Experts have highlighted that this overreliance on manual labour is not only due to disagreement within the industry, but also maritime professionals' distrust of the tech sector. 

“The industry feels that IT has not delivered particularly with the seamless and ubiquitous UI/UXs they become so accustomed to on their mobile applications. “On the other hand, Tech people feel that shipping people are unwilling to spend time & commit their effort to discuss their problems and requirements,” Chye Poh Chua, founder of ShipsFocus, explains

“Both sides have different perspectives, expectations and priorities – more so in the case of a CVC or Corporate Innovation structure. They still need an expert third party to bridge the gap,” he adds. 

But Wärtsilä notes that maritime professionals also feel unsupported by their own organisations and authorities which adds to the confusion, frustration and fear that plagues the industry and prevents progression from being made. 

“Without collaboration, products and tools are brought in but not implemented in a sustainable and ongoing way,” Wärtsilä’s report writes. 

“This aggravates the issue of professionals being overwhelmed by technology and data – becoming once more disempowered rather than empowered in the face of digitalisation,” the report added,” it adds.

Collaboration is key to Maritime digitalisation 

One of the major silver linings of the report was that the majority of maritime professionals believed technology could transform shipping for the better, with 70 per cent of respondents saying that they had a very clear understanding of why digitalisation is needed and its benefits.”

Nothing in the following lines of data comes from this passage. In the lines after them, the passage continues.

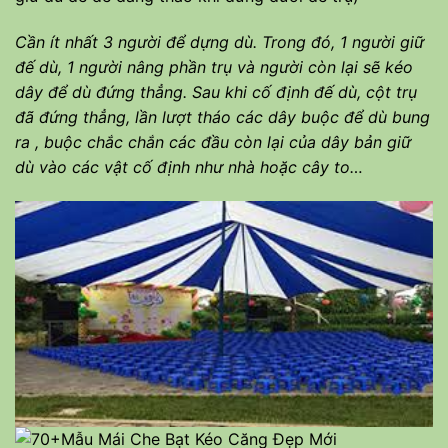
Cần ít nhất 3 người để dựng dù. Trong đó, 1 người giữ
đế dù, 1 người nâng phần trụ và người còn lại sẽ kéo
dây để dù đứng thẳng. Sau khi cố định đế dù, cột trụ
đã đứng thẳng, lần lượt tháo các dây buộc để dù bung
ra , buộc chắc chắn các đầu còn lại của dây bản giữ
dù vào các vật cố định như nhà hoặc cây to…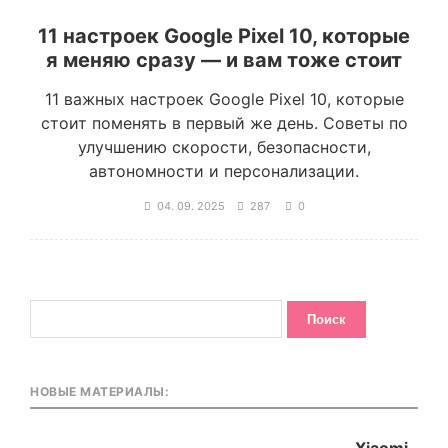
11 настроек Google Pixel 10, которые
я меняю сразу — и вам тоже стоит
11 важных настроек Google Pixel 10, которые
стоит поменять в первый же день. Советы по
улучшению скорости, безопасности,
автономности и персонализации.
04. 09. 2025
287
0
НОВЫЕ МАТЕРИАЛЫ:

But for this to happen, 88 per cent of respondents agreed that collaboration within the industry would be key to its digitalisation, whilst two thirds recognised that people will be more crucial to digital transformation than the technology itself. 

To learn how businesses can collaborate more effectively, visit our Unified Communications Page.

“Like the sea, digital transformation is a great unifier. We are all in the same boat. Real progress will only happen when we collectively abandon the idea of digital transformation as all or nothing,” Christiansen explained. 

We can and must share and learn from each other’s experiences because digitisation won’t be achieved by any one player alone. We need to work together to build an ecosystem where digital technologies on board a ship talk to those in offices on shore,” he added.

The report concludes that without complete buy-in from a large proportion of maritime industry professionals from the outset, successful digital transformation will not be possible. 

Unless there is a unified consensus on digitalisation within the industry, myth-making by maritime professionals who feel stranded by digitisation rather than supported by it.